Taken at face value, yes.

Naturally, with essentially no details, I can't say for sure there couldn't be an issue somewhere. But taken as presented, that sounds exactly like what I'm looking for. I was under the impression this would be an utterly unacceptable, gross violation. You've just given the player "reality altering powers" to "rewrite" a god!
They're not rewriting anything. The GM said themselves the information isn't fully fleshed out, and the GM has final say on whether or not the players suggestions are followed. Given that, I'm actually surprised you're in favor of it.

Compromise!
 

Which, as stated, that leaves species/race/etc. Which is why that's what gets all the attention in these threads. For me, harsh and absolute limits look like they add almost nothing whatsoever to world building in 99% of homebrew cases (especially since that is almost always just "cribbing from Tolkien without much/any further thought"), while putting extreme limits on the player's end. Again, I'm coming at this from the stance that species(/etc.) is a bundle and that bundle can be flexible, since different people value different things. By those lights, an "absolutely NOTHING even REMOTELY like X" stance looks incredibly harsh, since it is a total refusal to even come to the negotiation table. It might turn out that the conflict is utterly irreconcilable, though I find that that only happens when at least one person isn't participating in good faith. But even if it does, and nobody is there in bad faith, that just means the group has irreconcilable differences and probably wasn't going to be functional long-term anyway.

It takes a pretty significant, usually dramatic/extreme, setting conceit/theme to make species(/etc,) restrictions meaningful to my eyes. Dark Sun, for example, is an apocalyptic or post-apocalyptic setting where genocide is a real and horrible historical fact. That's a good reason to forbid X: they were exterminated centuries ago and none remain. But just "generic pseudo-Tolkien fantasy"? I have never, not once, seen that cash out as "it is absolutely essential that no humanoids with scales have ever nor could ever exist in this world".

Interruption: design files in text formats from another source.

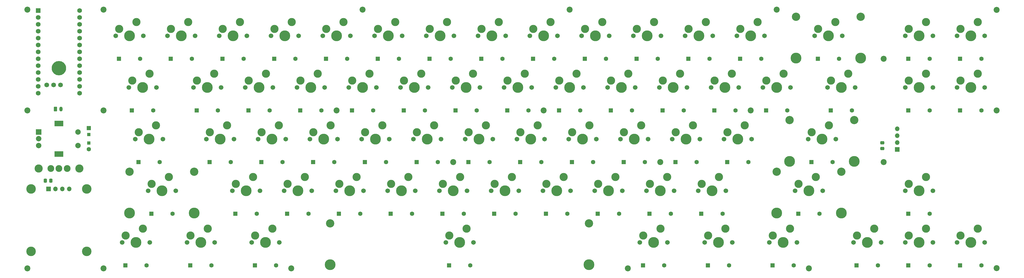
<source format=gts>
G04 #@! TF.GenerationSoftware,KiCad,Pcbnew,8.0.7*
G04 #@! TF.CreationDate,2025-01-01T21:32:49+11:00*
G04 #@! TF.ProjectId,Mainpcb,4d61696e-7063-4622-9e6b-696361645f70,rev?*
G04 #@! TF.SameCoordinates,Original*
G04 #@! TF.FileFunction,Soldermask,Top*
G04 #@! TF.FilePolarity,Negative*
%FSLAX46Y46*%
G04 Gerber Fmt 4.6, Leading zero omitted, Abs format (unit mm)*
G04 Created by KiCad (PCBNEW 8.0.7) date 2025-01-01 21:32:49*
%MOMM*%
%LPD*%
G01*
G04 APERTURE LIST*
G04 Aperture macros list*
%AMRoundRect*
0 Rectangle with rounded corners*
0 $1 Rounding radius*
0 $2 $3 $4 $5 $6 $7 $8 $9 X,Y pos of 4 corners*
0 Add a 4 corners polygon primitive as box body*
4,1,4,$2,$3,$4,$5,$6,$7,$8,$9,$2,$3,0*
0 Add four circle primitives for the rounded corners*
1,1,$1+$1,$2,$3*
1,1,$1+$1,$4,$5*
1,1,$1+$1,$6,$7*
1,1,$1+$1,$8,$9*
0 Add four rect primitives between the rounded corners*
20,1,$1+$1,$2,$3,$4,$5,0*
20,1,$1+$1,$4,$5,$6,$7,0*
20,1,$1+$1,$6,$7,$8,$9,0*
20,1,$1+$1,$8,$9,$2,$3,0*%
G04 Aperture macros list end*
%ADD10RoundRect,0.250000X0.337500X0.475000X-0.337500X0.475000X-0.337500X-0.475000X0.337500X-0.475000X0*%
%ADD11RoundRect,0.250000X-0.475000X0.337500X-0.475000X-0.337500X0.475000X-0.337500X0.475000X0.337500X0*%
%ADD12C,2.200000*%
%ADD13R,1.752600X1.752600*%
%ADD14C,1.752600*%
%ADD15R,3.200000X2.000000*%
%ADD16R,2.000000X2.000000*%
%ADD17C,2.000000*%
%ADD18C,3.000000*%
%ADD19C,2.500000*%
%ADD20C,1.701800*%
%ADD21C,3.987800*%
%ADD22R,1.600000X1.600000*%
%ADD23R,1.200000X1.200000*%
%ADD24C,1.600000*%
%ADD25C,5.300000*%
%ADD26C,3.048000*%
%ADD27RoundRect,0.250000X-0.350000X-0.625000X0.350000X-0.625000X0.350000X0.625000X-0.350000X0.625000X0*%
%ADD28O,1.200000X1.750000*%
%ADD29C,3.500000*%
%ADD30R,1.700000X1.700000*%
%ADD31O,1.700000X1.700000*%
G04 APERTURE END LIST*
D10*
X31037500Y-83500000D03*
X28962500Y-83500000D03*
D11*
X337000000Y-69500000D03*
X337000000Y-71575000D03*
D12*
X337500000Y-38500000D03*
X337500000Y-76600000D03*
D13*
X26380000Y-20740000D03*
D14*
X26380000Y-23280000D03*
X26380000Y-25820000D03*
X26380000Y-28360000D03*
X26380000Y-30900000D03*
X26380000Y-33440000D03*
X26380000Y-35980000D03*
X26380000Y-38520000D03*
X26380000Y-41060000D03*
X26380000Y-43600000D03*
X26380000Y-46140000D03*
X26380000Y-48680000D03*
X26380000Y-51220000D03*
X41620000Y-51220000D03*
X41620000Y-48680000D03*
X41620000Y-46140000D03*
X41620000Y-43600000D03*
X41620000Y-41060000D03*
X41620000Y-38520000D03*
X41620000Y-35980000D03*
X41620000Y-33440000D03*
X41620000Y-30900000D03*
X41620000Y-28360000D03*
X41620000Y-25820000D03*
X41620000Y-23280000D03*
X41620000Y-20740000D03*
X29460000Y-48125000D03*
X32000000Y-48125000D03*
X34540000Y-48125000D03*
D15*
X34000000Y-62400000D03*
X34000000Y-73600000D03*
D16*
X26500000Y-65500000D03*
D17*
X26500000Y-70500000D03*
X26500000Y-68000000D03*
X41000000Y-70500000D03*
X41000000Y-65500000D03*
D18*
X26500000Y-79000000D03*
X41500000Y-79000000D03*
D19*
X31000000Y-78950000D03*
X34000000Y-79000000D03*
X37000000Y-79000000D03*
D20*
X54920000Y-30000000D03*
D18*
X56190000Y-27460000D03*
D21*
X60000000Y-30000000D03*
D18*
X62540000Y-24920000D03*
D20*
X65080000Y-30000000D03*
D22*
X45000000Y-64100000D03*
D23*
X45000000Y-66425000D03*
X45000000Y-69575000D03*
D24*
X45000000Y-71900000D03*
D12*
X22381300Y-20381300D03*
X22381300Y-115818700D03*
X379086090Y-115725000D03*
X379086090Y-20475000D03*
X50381300Y-20381300D03*
X50381300Y-115818700D03*
X119529740Y-115818700D03*
X255263135Y-76600000D03*
X310028740Y-115818700D03*
X288599920Y-57550000D03*
D25*
X34000000Y-42000000D03*
D20*
X326380240Y-106200000D03*
D18*
X327650240Y-103660000D03*
D21*
X331460240Y-106200000D03*
D18*
X334000240Y-101120000D03*
D20*
X336540240Y-106200000D03*
D12*
X243354740Y-115818700D03*
D20*
X81112995Y-106200000D03*
D18*
X82382995Y-103660000D03*
D21*
X86192995Y-106200000D03*
D18*
X88732995Y-101120000D03*
D20*
X91272995Y-106200000D03*
X202558135Y-68100000D03*
D18*
X203828135Y-65560000D03*
D21*
X207638135Y-68100000D03*
D18*
X210178135Y-63020000D03*
D20*
X212718135Y-68100000D03*
X193032450Y-87150000D03*
D18*
X194302450Y-84610000D03*
D21*
X198112450Y-87150000D03*
D18*
X200652450Y-82070000D03*
D20*
X203192450Y-87150000D03*
X178744920Y-49050000D03*
D18*
X180014920Y-46510000D03*
D21*
X183824920Y-49050000D03*
D18*
X186364920Y-43970000D03*
D20*
X188904920Y-49050000D03*
X93020000Y-30000000D03*
D18*
X94290000Y-27460000D03*
D21*
X98100000Y-30000000D03*
D18*
X100640000Y-24920000D03*
D20*
X103180000Y-30000000D03*
X150170000Y-30000000D03*
D18*
X151440000Y-27460000D03*
D21*
X155250000Y-30000000D03*
D18*
X157790000Y-24920000D03*
D20*
X160330000Y-30000000D03*
D12*
X22381300Y-57550000D03*
D20*
X283520000Y-30000000D03*
D18*
X284790000Y-27460000D03*
D21*
X288600000Y-30000000D03*
D18*
X291140000Y-24920000D03*
D20*
X293680000Y-30000000D03*
X57301250Y-106200000D03*
D18*
X58571250Y-103660000D03*
D21*
X62381250Y-106200000D03*
D18*
X64921250Y-101120000D03*
D20*
X67461250Y-106200000D03*
X345431090Y-106200000D03*
D18*
X346701090Y-103660000D03*
D21*
X350511090Y-106200000D03*
D18*
X353051090Y-101120000D03*
D20*
X355591090Y-106200000D03*
X212082450Y-87150000D03*
D18*
X213352450Y-84610000D03*
D21*
X217162450Y-87150000D03*
D18*
X219702450Y-82070000D03*
D20*
X222242450Y-87150000D03*
X309713635Y-68100000D03*
D18*
X310983635Y-65560000D03*
D21*
X314793635Y-68100000D03*
D18*
X317333635Y-63020000D03*
D20*
X319873635Y-68100000D03*
X231132450Y-87150000D03*
D18*
X232402450Y-84610000D03*
D21*
X236212450Y-87150000D03*
D18*
X238752450Y-82070000D03*
D20*
X241292450Y-87150000D03*
X364482500Y-49050000D03*
D18*
X365752500Y-46510000D03*
D21*
X369562500Y-49050000D03*
D18*
X372102500Y-43970000D03*
D20*
X374642500Y-49050000D03*
D21*
X83806250Y-95405000D03*
X60006250Y-95405000D03*
D26*
X83806250Y-80165000D03*
X60006250Y-80165000D03*
D20*
X97782450Y-87150000D03*
D18*
X99052450Y-84610000D03*
D21*
X102862450Y-87150000D03*
D18*
X105402450Y-82070000D03*
D20*
X107942450Y-87150000D03*
X295423740Y-106200000D03*
D18*
X296693740Y-103660000D03*
D21*
X300503740Y-106200000D03*
D18*
X303043740Y-101120000D03*
D20*
X305583740Y-106200000D03*
X59682500Y-49050000D03*
D18*
X60952500Y-46510000D03*
D21*
X64762500Y-49050000D03*
D18*
X67302500Y-43970000D03*
D20*
X69842500Y-49050000D03*
X259708135Y-68100000D03*
D18*
X260978135Y-65560000D03*
D21*
X264788135Y-68100000D03*
D18*
X267328135Y-63020000D03*
D20*
X269868135Y-68100000D03*
X131120000Y-30000000D03*
D18*
X132390000Y-27460000D03*
D21*
X136200000Y-30000000D03*
D18*
X138740000Y-24920000D03*
D20*
X141280000Y-30000000D03*
X83494920Y-49050000D03*
D18*
X84764920Y-46510000D03*
D21*
X88574920Y-49050000D03*
D18*
X91114920Y-43970000D03*
D20*
X93654920Y-49050000D03*
X264470000Y-30000000D03*
D18*
X265740000Y-27460000D03*
D21*
X269550000Y-30000000D03*
D18*
X272090000Y-24920000D03*
D20*
X274630000Y-30000000D03*
X278758135Y-68100000D03*
D18*
X280028135Y-65560000D03*
D21*
X283838135Y-68100000D03*
D18*
X286378135Y-63020000D03*
D20*
X288918135Y-68100000D03*
X316857420Y-49050000D03*
D18*
X318127420Y-46510000D03*
D21*
X321937420Y-49050000D03*
D18*
X324477420Y-43970000D03*
D20*
X327017420Y-49050000D03*
X164458135Y-68100000D03*
D18*
X165728135Y-65560000D03*
D21*
X169538135Y-68100000D03*
D18*
X172078135Y-63020000D03*
D20*
X174618135Y-68100000D03*
D12*
X221925000Y-20381300D03*
D20*
X73970000Y-30000000D03*
D18*
X75240000Y-27460000D03*
D21*
X79050000Y-30000000D03*
D18*
X81590000Y-24920000D03*
D20*
X84130000Y-30000000D03*
D12*
X179063135Y-76600000D03*
D27*
X32730000Y-57050000D03*
D28*
X34730000Y-57050000D03*
D20*
X345431090Y-87150000D03*
D18*
X346701090Y-84610000D03*
D21*
X350511090Y-87150000D03*
D18*
X353051090Y-82070000D03*
D20*
X355591090Y-87150000D03*
X345432500Y-49050000D03*
D18*
X346702500Y-46510000D03*
D21*
X350512500Y-49050000D03*
D18*
X353052500Y-43970000D03*
D20*
X355592500Y-49050000D03*
D12*
X145725000Y-20381300D03*
D20*
X364482500Y-30000000D03*
D18*
X365752500Y-27460000D03*
D21*
X369562500Y-30000000D03*
D18*
X372102500Y-24920000D03*
D20*
X374642500Y-30000000D03*
X312095000Y-30000000D03*
D18*
X313365000Y-27460000D03*
D21*
X317175000Y-30000000D03*
D18*
X319715000Y-24920000D03*
D20*
X322255000Y-30000000D03*
X145408135Y-68100000D03*
D18*
X146678135Y-65560000D03*
D21*
X150488135Y-68100000D03*
D18*
X153028135Y-63020000D03*
D20*
X155568135Y-68100000D03*
D26*
X133816590Y-99215000D03*
D21*
X133816590Y-114455000D03*
D26*
X229066590Y-99215000D03*
D21*
X229066590Y-114455000D03*
D20*
X221608135Y-68100000D03*
D18*
X222878135Y-65560000D03*
D21*
X226688135Y-68100000D03*
D18*
X229228135Y-63020000D03*
D20*
X231768135Y-68100000D03*
X235894920Y-49050000D03*
D18*
X237164920Y-46510000D03*
D21*
X240974920Y-49050000D03*
D18*
X243514920Y-43970000D03*
D20*
X246054920Y-49050000D03*
X154932450Y-87150000D03*
D18*
X156202450Y-84610000D03*
D21*
X160012450Y-87150000D03*
D18*
X162552450Y-82070000D03*
D20*
X165092450Y-87150000D03*
X197794920Y-49050000D03*
D18*
X199064920Y-46510000D03*
D21*
X202874920Y-49050000D03*
D18*
X205414920Y-43970000D03*
D20*
X207954920Y-49050000D03*
X240658135Y-68100000D03*
D18*
X241928135Y-65560000D03*
D21*
X245738135Y-68100000D03*
D18*
X248278135Y-63020000D03*
D20*
X250818135Y-68100000D03*
X245420000Y-30000000D03*
D18*
X246690000Y-27460000D03*
D21*
X250500000Y-30000000D03*
D18*
X253040000Y-24920000D03*
D20*
X255580000Y-30000000D03*
X293044920Y-49050000D03*
D18*
X294314920Y-46510000D03*
D21*
X298124920Y-49050000D03*
D18*
X300664920Y-43970000D03*
D20*
X303204920Y-49050000D03*
D12*
X379086090Y-57550000D03*
D20*
X345432500Y-30000000D03*
D18*
X346702500Y-27460000D03*
D21*
X350512500Y-30000000D03*
D18*
X353052500Y-24920000D03*
D20*
X355592500Y-30000000D03*
X247799740Y-106200000D03*
D18*
X249069740Y-103660000D03*
D21*
X252879740Y-106200000D03*
D18*
X255419740Y-101120000D03*
D20*
X257959740Y-106200000D03*
X176361740Y-106200000D03*
D18*
X177631740Y-103660000D03*
D21*
X181441740Y-106200000D03*
D18*
X183981740Y-101120000D03*
D20*
X186521740Y-106200000D03*
X269232450Y-87150000D03*
D18*
X270502450Y-84610000D03*
D21*
X274312450Y-87150000D03*
D18*
X276852450Y-82070000D03*
D20*
X279392450Y-87150000D03*
X304950450Y-87150000D03*
D18*
X306220450Y-84610000D03*
D21*
X310030450Y-87150000D03*
D18*
X312570450Y-82070000D03*
D20*
X315110450Y-87150000D03*
X250182450Y-87150000D03*
D18*
X251452450Y-84610000D03*
D21*
X255262450Y-87150000D03*
D18*
X257802450Y-82070000D03*
D20*
X260342450Y-87150000D03*
X102544920Y-49050000D03*
D18*
X103814920Y-46510000D03*
D21*
X107624920Y-49050000D03*
D18*
X110164920Y-43970000D03*
D20*
X112704920Y-49050000D03*
X112070000Y-30000000D03*
D18*
X113340000Y-27460000D03*
D21*
X117150000Y-30000000D03*
D18*
X119690000Y-24920000D03*
D20*
X122230000Y-30000000D03*
D21*
X321930450Y-95405000D03*
X298130450Y-95405000D03*
D26*
X321930450Y-80165000D03*
X298130450Y-80165000D03*
D20*
X135882450Y-87150000D03*
D18*
X137152450Y-84610000D03*
D21*
X140962450Y-87150000D03*
D18*
X143502450Y-82070000D03*
D20*
X146042450Y-87150000D03*
X140644920Y-49050000D03*
D18*
X141914920Y-46510000D03*
D21*
X145724920Y-49050000D03*
D18*
X148264920Y-43970000D03*
D20*
X150804920Y-49050000D03*
X121594920Y-49050000D03*
D18*
X122864920Y-46510000D03*
D21*
X126674920Y-49050000D03*
D18*
X129214920Y-43970000D03*
D20*
X131754920Y-49050000D03*
D21*
X329075000Y-38255000D03*
X305275000Y-38255000D03*
D26*
X329075000Y-23015000D03*
X305275000Y-23015000D03*
D20*
X126358135Y-68100000D03*
D18*
X127628135Y-65560000D03*
D21*
X131438135Y-68100000D03*
D18*
X133978135Y-63020000D03*
D20*
X136518135Y-68100000D03*
X66826250Y-87150000D03*
D18*
X68096250Y-84610000D03*
D21*
X71906250Y-87150000D03*
D18*
X74446250Y-82070000D03*
D20*
X76986250Y-87150000D03*
X271611740Y-106200000D03*
D18*
X272881740Y-103660000D03*
D21*
X276691740Y-106200000D03*
D18*
X279231740Y-101120000D03*
D20*
X281771740Y-106200000D03*
X88258135Y-68100000D03*
D18*
X89528135Y-65560000D03*
D21*
X93338135Y-68100000D03*
D18*
X95878135Y-63020000D03*
D20*
X98418135Y-68100000D03*
X104924740Y-106200000D03*
D18*
X106194740Y-103660000D03*
D21*
X110004740Y-106200000D03*
D18*
X112544740Y-101120000D03*
D20*
X115084740Y-106200000D03*
D12*
X212399920Y-57550000D03*
D29*
X44250000Y-86500000D03*
X23750000Y-86500000D03*
X44250000Y-109500000D03*
X23750000Y-109500000D03*
D30*
X30190000Y-86500000D03*
D31*
X32730000Y-86500000D03*
X35270000Y-86500000D03*
X37810000Y-86500000D03*
D20*
X183508135Y-68100000D03*
D18*
X184778135Y-65560000D03*
D21*
X188588135Y-68100000D03*
D18*
X191128135Y-63020000D03*
D20*
X193668135Y-68100000D03*
X169220000Y-30000000D03*
D18*
X170490000Y-27460000D03*
D21*
X174300000Y-30000000D03*
D18*
X176840000Y-24920000D03*
D20*
X179380000Y-30000000D03*
X62063750Y-68100000D03*
D18*
X63333750Y-65560000D03*
D21*
X67143750Y-68100000D03*
D18*
X69683750Y-63020000D03*
D20*
X72223750Y-68100000D03*
X116832450Y-87150000D03*
D18*
X118102450Y-84610000D03*
D21*
X121912450Y-87150000D03*
D18*
X124452450Y-82070000D03*
D20*
X126992450Y-87150000D03*
X159694920Y-49050000D03*
D18*
X160964920Y-46510000D03*
D21*
X164774920Y-49050000D03*
D18*
X167314920Y-43970000D03*
D20*
X169854920Y-49050000D03*
X107308135Y-68100000D03*
D18*
X108578135Y-65560000D03*
D21*
X112388135Y-68100000D03*
D18*
X114928135Y-63020000D03*
D20*
X117468135Y-68100000D03*
X207320000Y-30000000D03*
D18*
X208590000Y-27460000D03*
D21*
X212400000Y-30000000D03*
D18*
X214940000Y-24920000D03*
D20*
X217480000Y-30000000D03*
D21*
X326693635Y-76355000D03*
X302893635Y-76355000D03*
D26*
X326693635Y-61115000D03*
X302893635Y-61115000D03*
D12*
X50381300Y-57550000D03*
D20*
X216844920Y-49050000D03*
D18*
X218114920Y-46510000D03*
D21*
X221924920Y-49050000D03*
D18*
X224464920Y-43970000D03*
D20*
X227004920Y-49050000D03*
X364481090Y-106200000D03*
D18*
X365751090Y-103660000D03*
D21*
X369561090Y-106200000D03*
D18*
X372101090Y-101120000D03*
D20*
X374641090Y-106200000D03*
D12*
X136199920Y-57550000D03*
D20*
X173982450Y-87150000D03*
D18*
X175252450Y-84610000D03*
D21*
X179062450Y-87150000D03*
D18*
X181602450Y-82070000D03*
D20*
X184142450Y-87150000D03*
X273994920Y-49050000D03*
D18*
X275264920Y-46510000D03*
D21*
X279074920Y-49050000D03*
D18*
X281614920Y-43970000D03*
D20*
X284154920Y-49050000D03*
D12*
X298125000Y-20381300D03*
D20*
X254944920Y-49050000D03*
D18*
X256214920Y-46510000D03*
D21*
X260024920Y-49050000D03*
D18*
X262564920Y-43970000D03*
D20*
X265104920Y-49050000D03*
D30*
X342537500Y-71910000D03*
D31*
X342537500Y-69370000D03*
X342537500Y-66830000D03*
X342537500Y-64290000D03*
D20*
X188270000Y-30000000D03*
D18*
X189540000Y-27460000D03*
D21*
X193350000Y-30000000D03*
D18*
X195890000Y-24920000D03*
D20*
X198430000Y-30000000D03*
X226370000Y-30000000D03*
D18*
X227640000Y-27460000D03*
D21*
X231450000Y-30000000D03*
D18*
X233990000Y-24920000D03*
D20*
X236530000Y-30000000D03*
D22*
X151350000Y-38500000D03*
D24*
X159150000Y-38500000D03*
D22*
X346612500Y-57550000D03*
D24*
X354412500Y-57550000D03*
D22*
X170400000Y-38500000D03*
D24*
X178200000Y-38500000D03*
D22*
X208500000Y-38500000D03*
D24*
X216300000Y-38500000D03*
D22*
X194212450Y-95650000D03*
D24*
X202012450Y-95650000D03*
D22*
X89438135Y-76600000D03*
D24*
X97238135Y-76600000D03*
D22*
X175162450Y-95650000D03*
D24*
X182962450Y-95650000D03*
D22*
X346611090Y-95650000D03*
D24*
X354411090Y-95650000D03*
D22*
X296604590Y-114700000D03*
D24*
X304404590Y-114700000D03*
D22*
X227550000Y-38500000D03*
D24*
X235350000Y-38500000D03*
D22*
X284700000Y-38500000D03*
D24*
X292500000Y-38500000D03*
D22*
X184688135Y-76600000D03*
D24*
X192488135Y-76600000D03*
D22*
X213262450Y-95650000D03*
D24*
X221062450Y-95650000D03*
D22*
X122774920Y-57550000D03*
D24*
X130574920Y-57550000D03*
D22*
X141824920Y-57550000D03*
D24*
X149624920Y-57550000D03*
D22*
X365661090Y-114700000D03*
D24*
X373461090Y-114700000D03*
D22*
X63243750Y-76600000D03*
D24*
X71043750Y-76600000D03*
D22*
X275174920Y-57550000D03*
D24*
X282974920Y-57550000D03*
D22*
X177541590Y-114700000D03*
D24*
X185341590Y-114700000D03*
D22*
X56100000Y-38500000D03*
D24*
X63900000Y-38500000D03*
D22*
X294224920Y-57550000D03*
D24*
X302024920Y-57550000D03*
D22*
X365662500Y-38500000D03*
D24*
X373462500Y-38500000D03*
D22*
X232312450Y-95650000D03*
D24*
X240112450Y-95650000D03*
D22*
X248979590Y-114700000D03*
D24*
X256779590Y-114700000D03*
D22*
X265650000Y-38500000D03*
D24*
X273450000Y-38500000D03*
D22*
X160874920Y-57550000D03*
D24*
X168674920Y-57550000D03*
D22*
X270412450Y-95650000D03*
D24*
X278212450Y-95650000D03*
D22*
X260888135Y-76600000D03*
D24*
X268688135Y-76600000D03*
D22*
X310893635Y-76600000D03*
D24*
X318693635Y-76600000D03*
D22*
X203738135Y-76600000D03*
D24*
X211538135Y-76600000D03*
D22*
X246600000Y-38500000D03*
D24*
X254400000Y-38500000D03*
D22*
X58481250Y-114700000D03*
D24*
X66281250Y-114700000D03*
D22*
X218024920Y-57550000D03*
D24*
X225824920Y-57550000D03*
D22*
X306130450Y-95650000D03*
D24*
X313930450Y-95650000D03*
D22*
X82292995Y-114700000D03*
D24*
X90092995Y-114700000D03*
D22*
X75150000Y-38500000D03*
D24*
X82950000Y-38500000D03*
D22*
X346611090Y-114700000D03*
D24*
X354411090Y-114700000D03*
D22*
X118012450Y-95650000D03*
D24*
X125812450Y-95650000D03*
D22*
X113250000Y-38500000D03*
D24*
X121050000Y-38500000D03*
D22*
X327561090Y-114700000D03*
D24*
X335361090Y-114700000D03*
D22*
X106104740Y-114700000D03*
D24*
X113904740Y-114700000D03*
D22*
X222788135Y-76600000D03*
D24*
X230588135Y-76600000D03*
D22*
X179924920Y-57550000D03*
D24*
X187724920Y-57550000D03*
D22*
X251362450Y-95650000D03*
D24*
X259162450Y-95650000D03*
D22*
X60862500Y-57550000D03*
D24*
X68662500Y-57550000D03*
D22*
X279938135Y-76600000D03*
D24*
X287738135Y-76600000D03*
D22*
X198974920Y-57550000D03*
D24*
X206774920Y-57550000D03*
D22*
X132300000Y-38500000D03*
D24*
X140100000Y-38500000D03*
D22*
X237074920Y-57550000D03*
D24*
X244874920Y-57550000D03*
D22*
X108488135Y-76600000D03*
D24*
X116288135Y-76600000D03*
D22*
X103724920Y-57550000D03*
D24*
X111524920Y-57550000D03*
D22*
X272791590Y-114700000D03*
D24*
X280591590Y-114700000D03*
D22*
X313275000Y-38500000D03*
D24*
X321075000Y-38500000D03*
D22*
X165638135Y-76600000D03*
D24*
X173438135Y-76600000D03*
D22*
X318037420Y-57550000D03*
D24*
X325837420Y-57550000D03*
D22*
X189450000Y-38500000D03*
D24*
X197250000Y-38500000D03*
D22*
X127538135Y-76600000D03*
D24*
X135338135Y-76600000D03*
D22*
X156112450Y-95650000D03*
D24*
X163912450Y-95650000D03*
D22*
X98962450Y-95650000D03*
D24*
X106762450Y-95650000D03*
D22*
X241838135Y-76600000D03*
D24*
X249638135Y-76600000D03*
D22*
X68006250Y-95650000D03*
D24*
X75806250Y-95650000D03*
D22*
X256124920Y-57550000D03*
D24*
X263924920Y-57550000D03*
D22*
X146588135Y-76600000D03*
D24*
X154388135Y-76600000D03*
D22*
X365662500Y-57550000D03*
D24*
X373462500Y-57550000D03*
D22*
X94200000Y-38500000D03*
D24*
X102000000Y-38500000D03*
D22*
X84674920Y-57550000D03*
D24*
X92474920Y-57550000D03*
D22*
X137062450Y-95650000D03*
D24*
X144862450Y-95650000D03*
D22*
X346612500Y-38500000D03*
D24*
X354412500Y-38500000D03*
M02*

</source>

Whereas to me it is perfectly clear that intelligent species of the setting are on of its most defining features, and the idea that you should shove tortle into a gritty gameofthronesque human-only world or a Tolkien dwarf into a Kung Fu Panda inspired animal people world is ludicrous.

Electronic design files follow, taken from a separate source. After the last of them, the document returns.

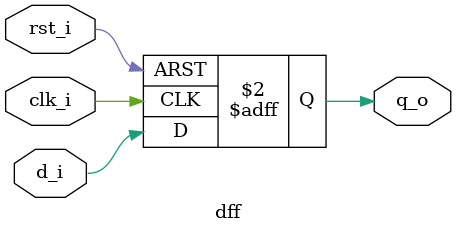
<source format=sv>
module dff #(
    parameter int WIDTH = 1
)(
  input logic clk_i,
  input logic rst_i,
  input logic [WIDTH-1:0]d_i,
  output logic [WIDTH-1:0]q_o  
);


always @(posedge clk_i or posedge rst_i) begin
    if (rst_i) begin
        q_o <= 1'b0; 
    end else begin
        q_o  <= d_i;
    end

end


endmodule: dff
</source>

How on Earth you ever manage to play in games with published settings that come with their own set of species? Or games set on our real Earth, where playable species options tend to be a tad limited?

And when I do see that? It fails the smell test, as you put it. It's an early warning sign that my participation will be predicated on filling a PC-shaped hole the GM oh-so-graciously permitted me.

Whereas to me player whose first reaction is to ignore the premise is an obvious red flag. Also players who have the one pet character idea they need to try to shove into everything are a red flag too, and even worse if it is something as superficial as fantasy species. Like countless authors throughout human history have somehow managed to come up with a bunch of interesting characters even though most of them have been just boring old humans.